# is this r4 website legit also what to choose



## mega j (May 30, 2019)

https://www.r43ds.org/products/R4i-Gold-Pro-and-4GB-Micro-SD.html 

this is the site i found that these claim to have brand new cards that passed the update barrier i don't which either the one on top or the dual core one since this is the new website in all


----------



## BaamAlex (May 30, 2019)

Try this *card*.


----------



## mega j (May 30, 2019)

https://www.nds-card.com/ProShow.asp?ProID=490 isn't this one better through ? its gold too but upgraded so i can play 3ds homebrew such as jksm or checkpoint mainly its saves and hacking my 3ds games not ds also isn't out dated he magnet trick ?


----------



## BaamAlex (May 30, 2019)

This one has a timebomb iirc.
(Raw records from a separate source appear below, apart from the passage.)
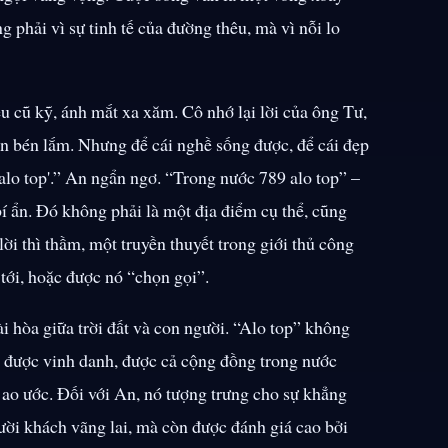
 phải vì sự tinh tế của đường thêu, mà vì nỗi lo
 cũ kỹ, ánh mắt xa xăm. Cô nhớ lại lời của ông Tư,
on bén lắm. Nhưng để cái nghề sống được, để cái đẹp
 alo top'.” An ngẩn ngơ. “Trong nước 789 alo top” –
bí ẩn. Đó không phải là một địa điểm cụ thể, cũng
ời thì thầm, một truyền thuyết trong giới thủ công
tới, hoặc được nó “chọn gọi”.
ài hòa giữa trời đất và con người. “Alo top” không
ăng được vinh danh, được cả cộng đồng trong nước
ao ước. Đối với An, nó tượng trưng cho sự khẳng
ười khách vãng lai, mà còn được đánh giá cao bởi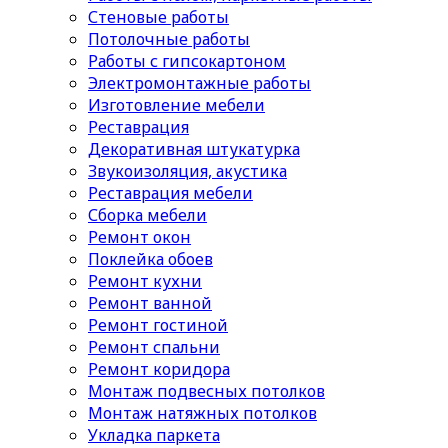
Стеновые работы
Потолочные работы
Работы с гипсокартоном
Электромонтажные работы
Изготовление мебели
Реставрация
Декоративная штукатурка
Звукоизоляция, акустика
Реставрация мебели
Сборка мебели
Ремонт окон
Поклейка обоев
Ремонт кухни
Ремонт ванной
Ремонт гостиной
Ремонт спальни
Ремонт коридора
Монтаж подвесных потолков
Монтаж натяжных потолков
Укладка паркета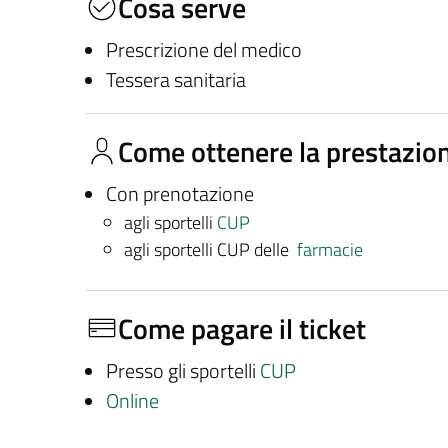
Cosa serve
Prescrizione del medico
Tessera sanitaria
Come ottenere la prestazio
Con prenotazione
agli sportelli
CUP
agli sportelli CUP delle
farmacie
Come pagare il ticket
Presso gli sportelli
CUP
Online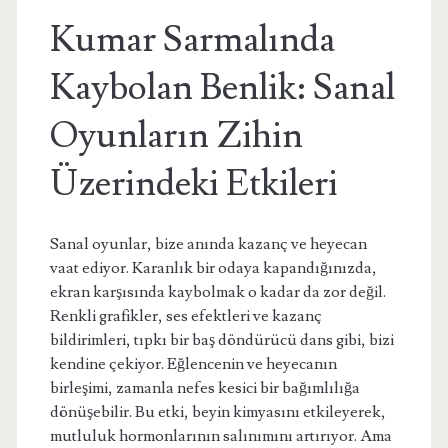
Kumar Sarmalında
Kaybolan Benlik: Sanal
Oyunların Zihin
Üzerindeki Etkileri
Sanal oyunlar, bize anında kazanç ve heyecan
vaat ediyor. Karanlık bir odaya kapandığınızda,
ekran karşısında kaybolmak o kadar da zor değil.
Renkli grafikler, ses efektleri ve kazanç
bildirimleri, tıpkı bir baş döndürücü dans gibi, bizi
kendine çekiyor. Eğlencenin ve heyecanın
birleşimi, zamanla nefes kesici bir bağımlılığa
dönüşebilir. Bu etki, beyin kimyasını etkileyerek,
mutluluk hormonlarının salınımını artırıyor. Ama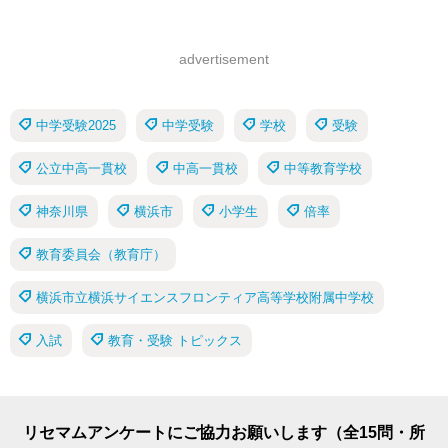
advertisement
中学受験2025
中学受験
学校
受験
公立中高一貫校
中高一貫校
中等教育学校
神奈川県
横浜市
小学生
倍率
教育委員会（教育庁）
横浜市立横浜サイエンスフロンティア高等学校附属中学校
入試
教育・受験 トピックス
リセマムアンケートにご協力お願いします（全15問・所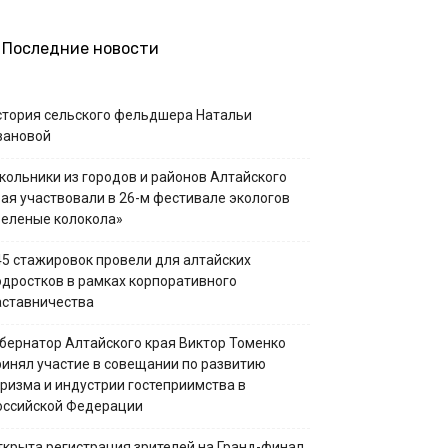
Последние новости
стория сельского фельдшера Натальи
вановой
кольники из городов и районов Алтайского
рая участвовали в 26-м фестивале экологов
Зеленые колокола»
45 стажировок провели для алтайских
одростков в рамках корпоративного
аставничества
убернатор Алтайского края Виктор Томенко
ринял участие в совещании по развитию
уризма и индустрии гостеприимства в
оссийской Федерации
ткрыта регистрация зрителей на Гранд-финал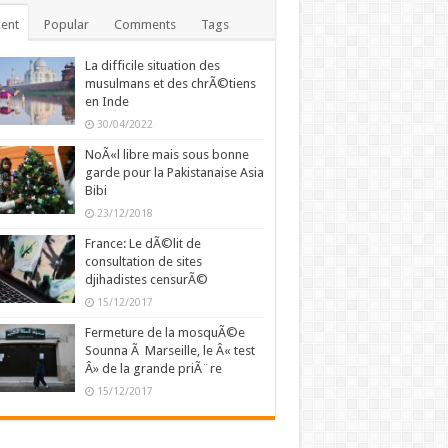
ent
Popular
Comments
Tags
La difficile situation des
musulmans et des chrÃ©tiens
en Inde
30/04/2022
NoÃ«l libre mais sous bonne
garde pour la Pakistanaise Asia
Bibi
23/12/2018
France: Le dÃ©lit de
consultation de sites
djihadistes censurÃ©
15/12/2017
Fermeture de la mosquÃ©e
Sounna Ã Marseille, le Â« test
Â» de la grande priÃ¨re
15/12/2017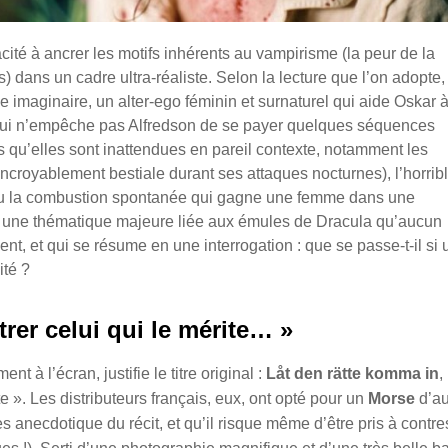
cité à ancrer les motifs inhérents au vampirisme (la peur de la
) dans un cadre ultra-réaliste. Selon la lecture que l’on adopte,
imaginaire, un alter-ego féminin et surnaturel qui aide Oskar 
Ce qui n’empêche pas Alfredson de se payer quelques séquences
s qu’elles sont inattendues en pareil contexte, notamment les
incroyablement bestiale durant ses attaques nocturnes), l’horrib
 ou la combustion spontanée qui gagne une femme dans une
i une thématique majeure liée aux émules de Dracula qu’aucun
ment, et qui se résume en une interrogation : que se passe-t-il si 
ité ?
trer celui qui le mérite… »
t à l’écran, justifie le titre original :
Låt den rätte komma in
,
te ». Les distributeurs français, eux, ont opté pour un
Morse
d’au
ès anecdotique du récit, et qu’il risque même d’être pris à contr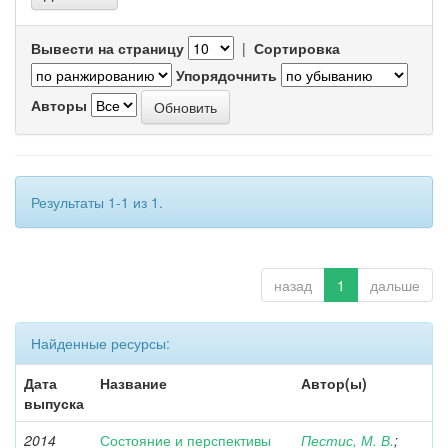
Вывести на страницу
|
Сортировка
Упорядочнить
Авторы
Результаты 1-1 из 1.
назад
1
дальше
Найденные ресурсы:
Дата
Название
Автор(ы)
выпуска
2014
Состояние и перспективы
Пестис, М. В.
;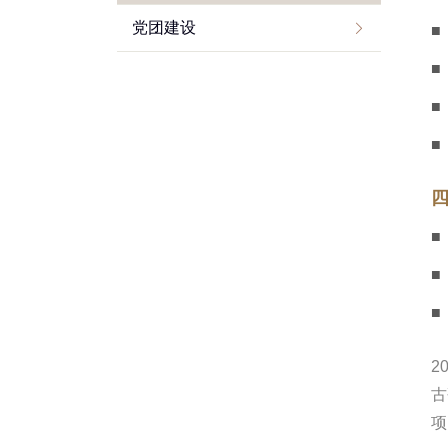
党团建设
■
■
■
■
四
■
■
■
2
古
项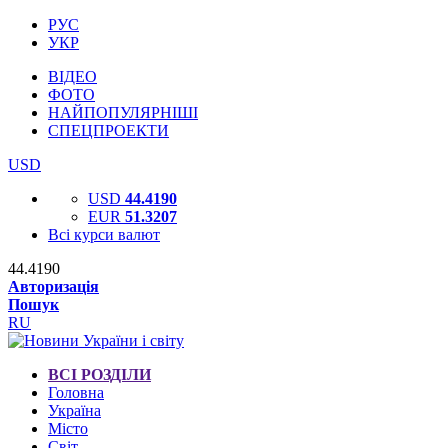
РУС
УКР
ВІДЕО
ФОТО
НАЙПОПУЛЯРНІШІ
СПЕЦПРОЕКТИ
USD
USD
44.4190
EUR
51.3207
Всі курси валют
44.4190
Авторизація
Пошук
RU
ВСІ РОЗДІЛИ
Головна
Україна
Місто
Світ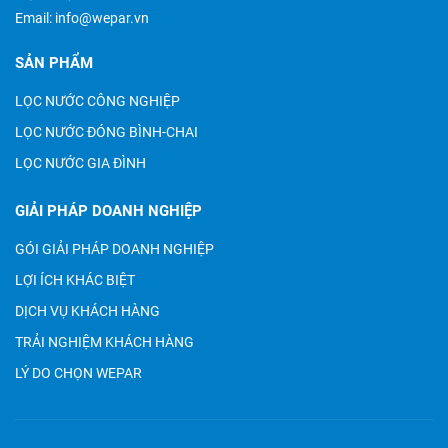
Email:
info@wepar.vn
SẢN PHẨM
LỌC NƯỚC CÔNG NGHIỆP
LỌC NƯỚC ĐÓNG BÌNH-CHAI
LỌC NƯỚC GIA ĐÌNH
GIẢI PHÁP DOANH NGHIỆP
GÓI GIẢI PHÁP DOANH NGHIỆP
LỢI ÍCH KHÁC BIỆT
DỊCH VỤ KHÁCH HÀNG
TRẢI NGHIỆM KHÁCH HÀNG
LÝ DO CHỌN WEPAR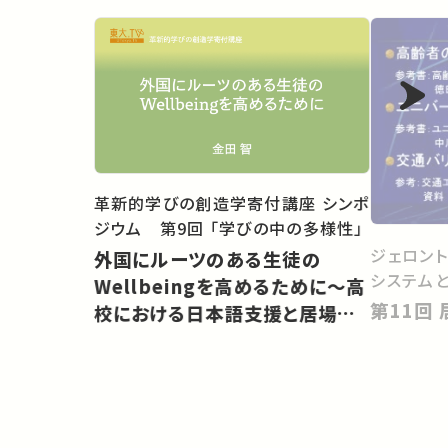
革新的学びの創造学寄付講座 シンポ
ジウム 第9回 「学びの中の多様性」
ジェロン
外国にルーツのある生徒の
システム
Wellbeingを高めるために〜高
校における日本語支援と居場所
づくり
My linked card not 
Whether better or not, it is important that the cards can play the Roms.


----------



## larrypretty (Jun 1, 2019)

https://www.r43ds.org/products/R4i-Gold-Pro-and-4GB-Micro-SD.html
This one comes with Timebomb, don't buy it.
https://www.nds-card.com/ProShow.asp?ProID=490
This one is My R4 card, but I bought it from USPS supported site Mod3dscard, nds is only shipping from CN.


----------



## Undwiz (Jun 1, 2019)

Just mod the thing ... it's free


----------



## BaamAlex (Jun 12, 2019)

Hope1990 said:


> I also have purchased one r4i gold pro from Flashcarda.com, but I find it has timebomb, and r4i gold 3ds plus do not has timebomb, if you want to buy, I will recommend r4i gold 3ds plu


Oh yeah. And buy from *here*.


----------